#### Information given

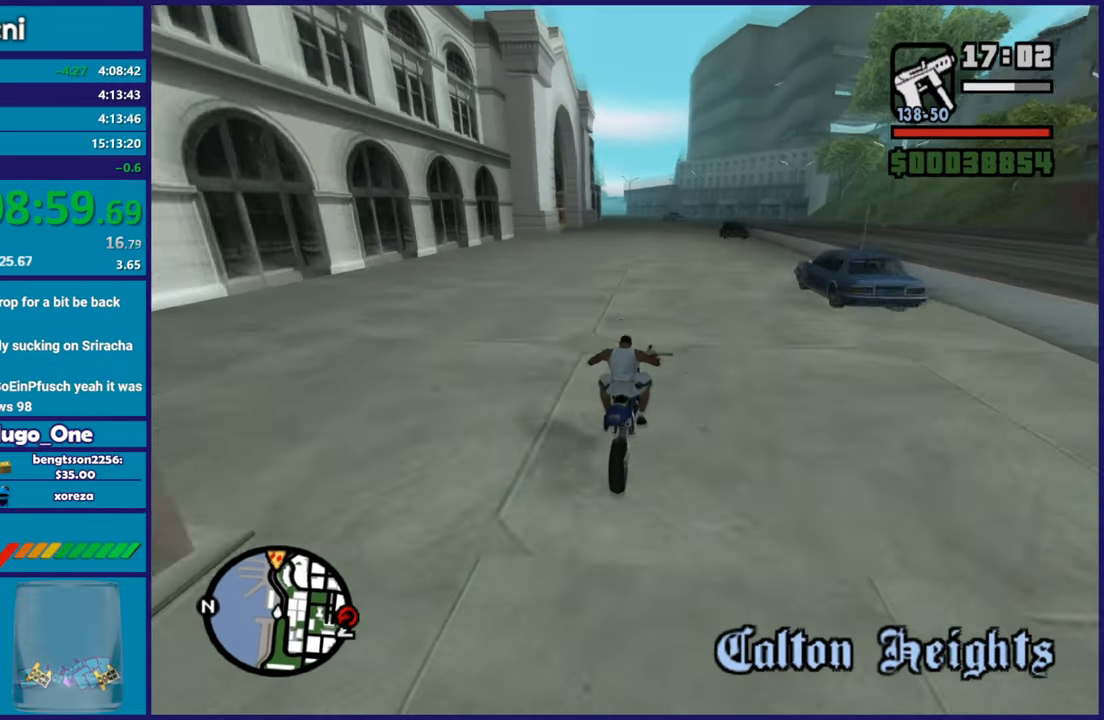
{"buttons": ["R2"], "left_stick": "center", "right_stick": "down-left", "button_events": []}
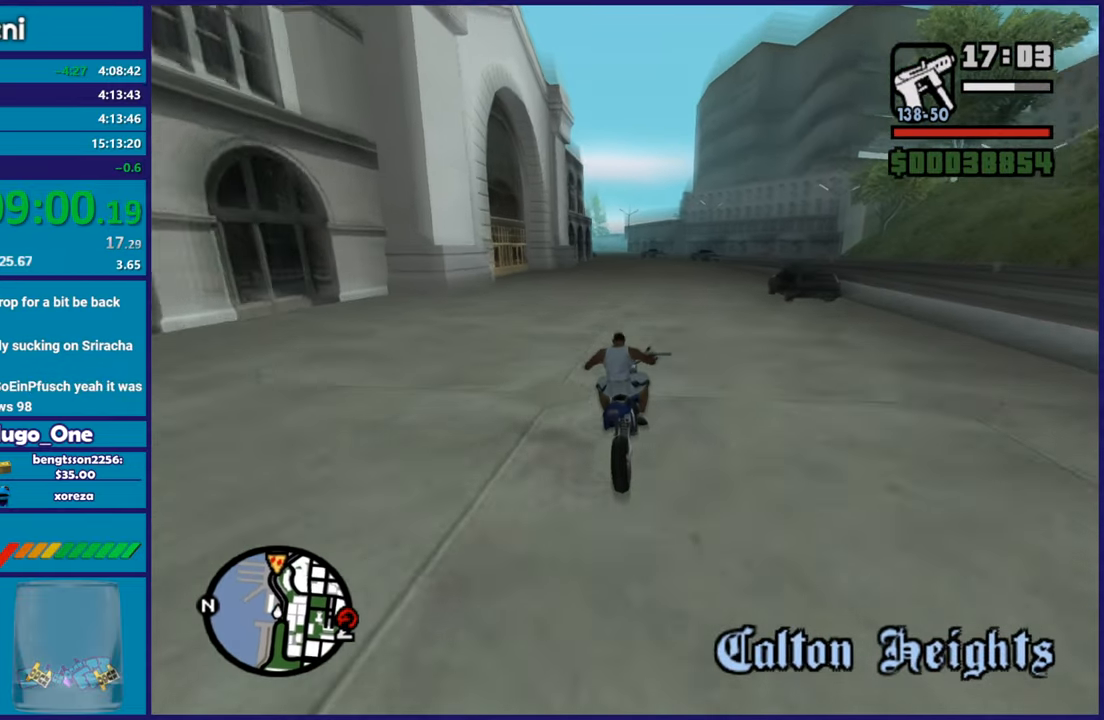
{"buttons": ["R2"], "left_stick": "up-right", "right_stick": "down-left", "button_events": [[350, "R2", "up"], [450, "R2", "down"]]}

########
#### Information given

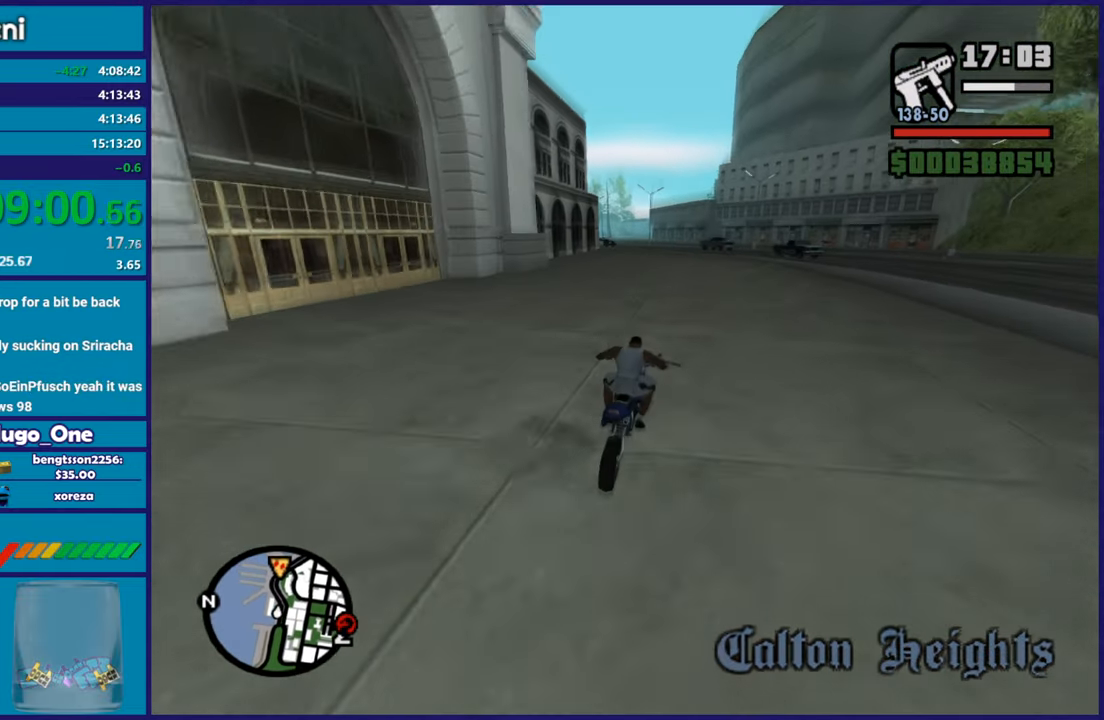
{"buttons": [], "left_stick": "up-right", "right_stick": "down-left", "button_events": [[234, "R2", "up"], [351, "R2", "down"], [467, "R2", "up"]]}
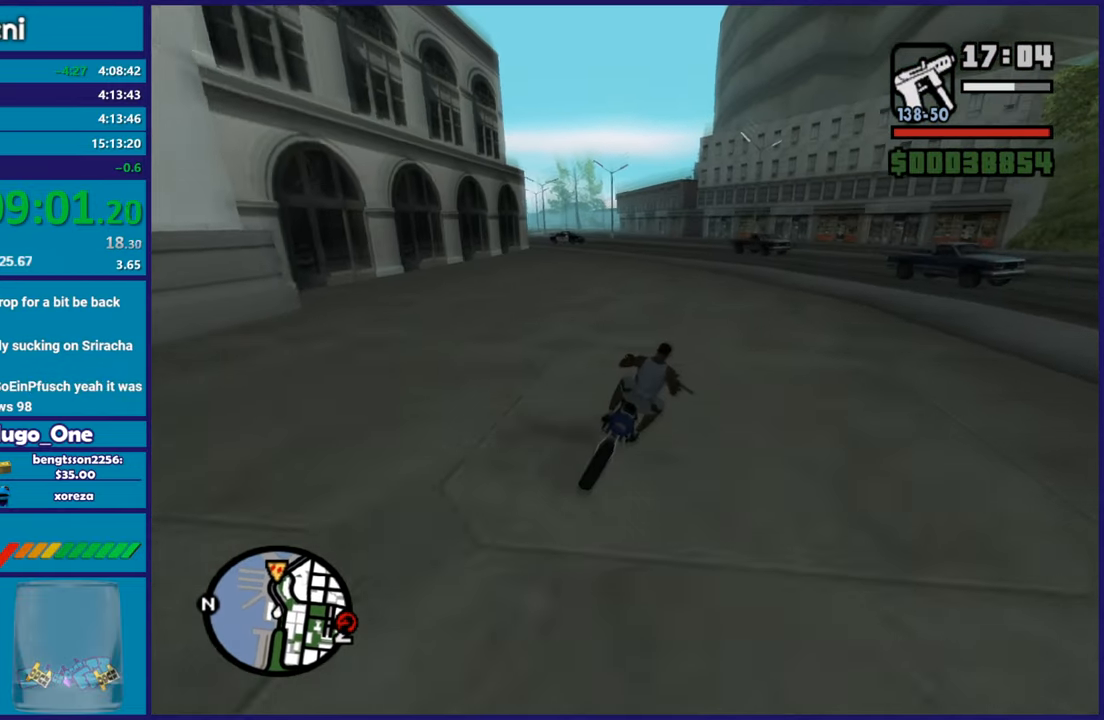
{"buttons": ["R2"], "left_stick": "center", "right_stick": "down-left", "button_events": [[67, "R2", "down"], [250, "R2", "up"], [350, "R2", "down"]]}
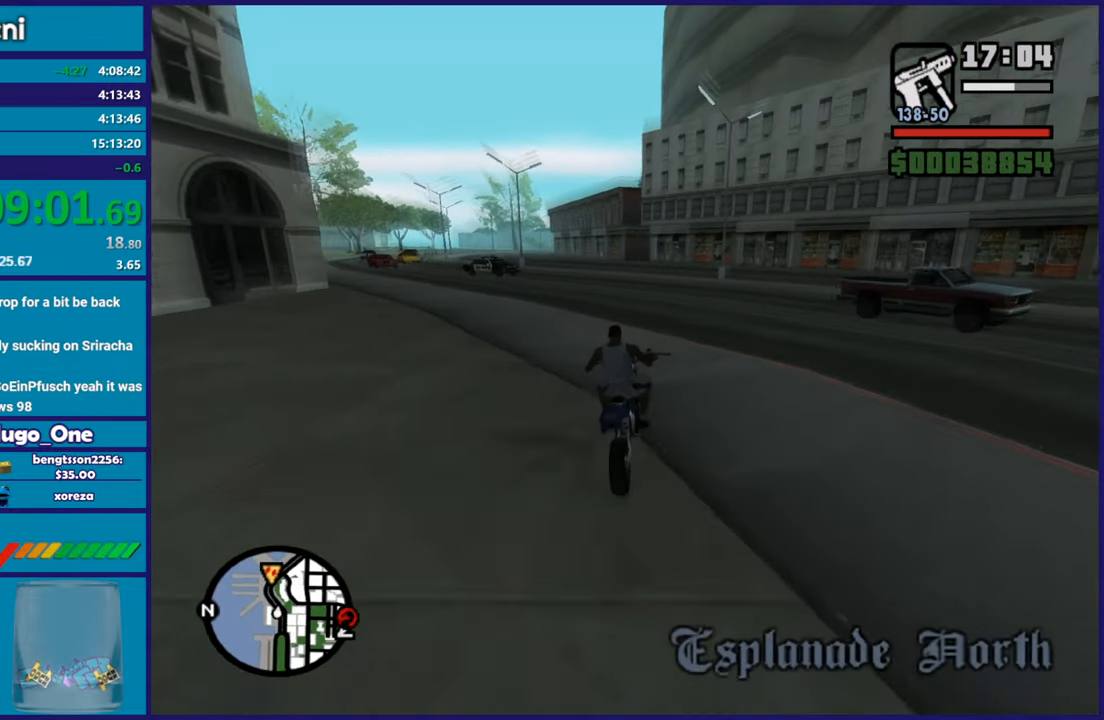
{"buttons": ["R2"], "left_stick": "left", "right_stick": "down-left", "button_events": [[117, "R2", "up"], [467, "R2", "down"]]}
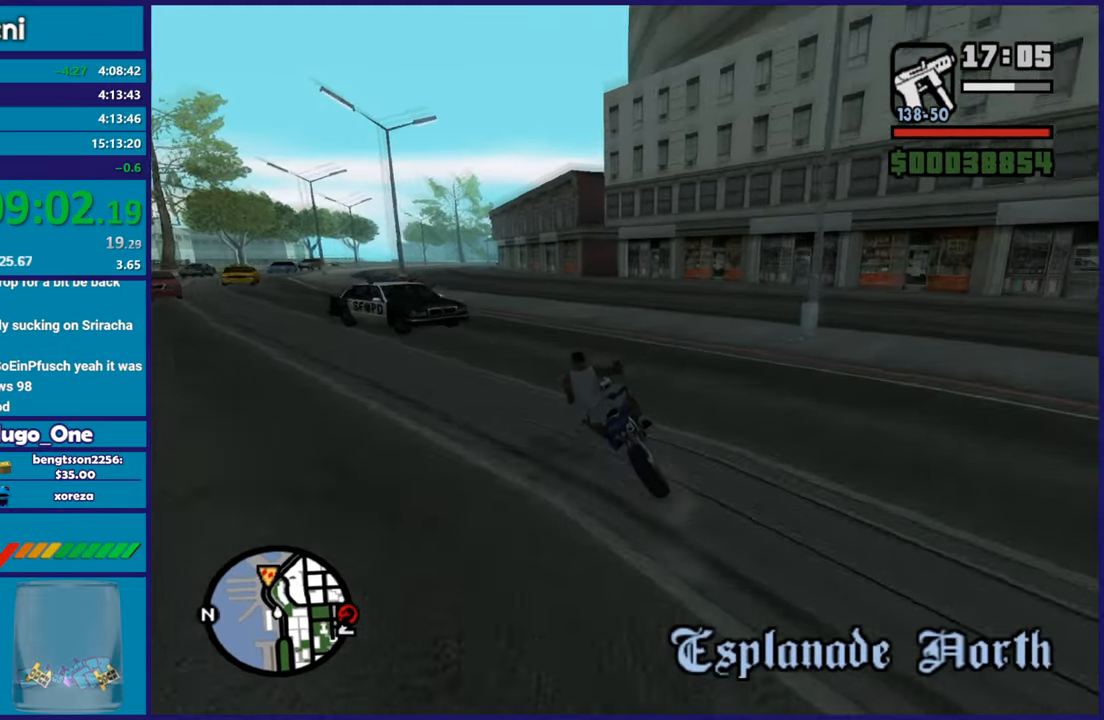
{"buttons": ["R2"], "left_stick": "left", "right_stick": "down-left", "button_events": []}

########
#### Information given

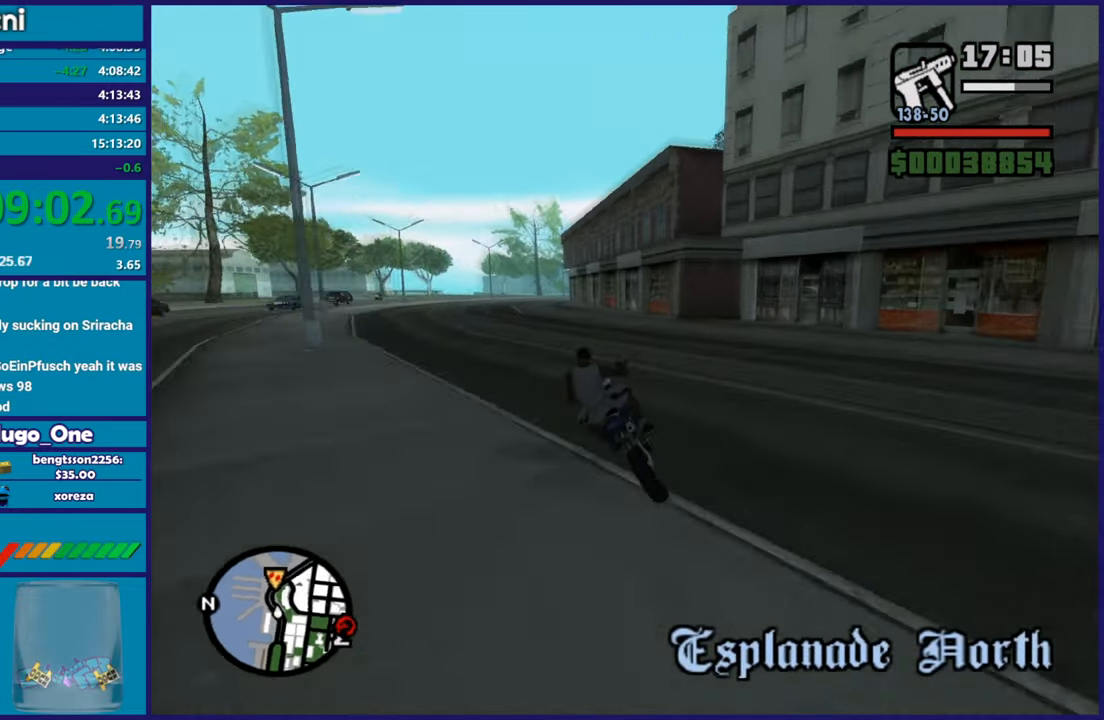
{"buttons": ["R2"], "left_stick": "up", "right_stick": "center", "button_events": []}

########

*Exercise prompt*: Lines that contain "center" should be pulled from the entries above and reported.

*Exercise response*:
{"buttons": ["R2"], "left_stick": "center", "right_stick": "down-left", "button_events": []}
{"buttons": ["R2"], "left_stick": "center", "right_stick": "down-left", "button_events": [[67, "R2", "down"], [250, "R2", "up"], [350, "R2", "down"]]}
{"buttons": ["R2"], "left_stick": "up", "right_stick": "center", "button_events": []}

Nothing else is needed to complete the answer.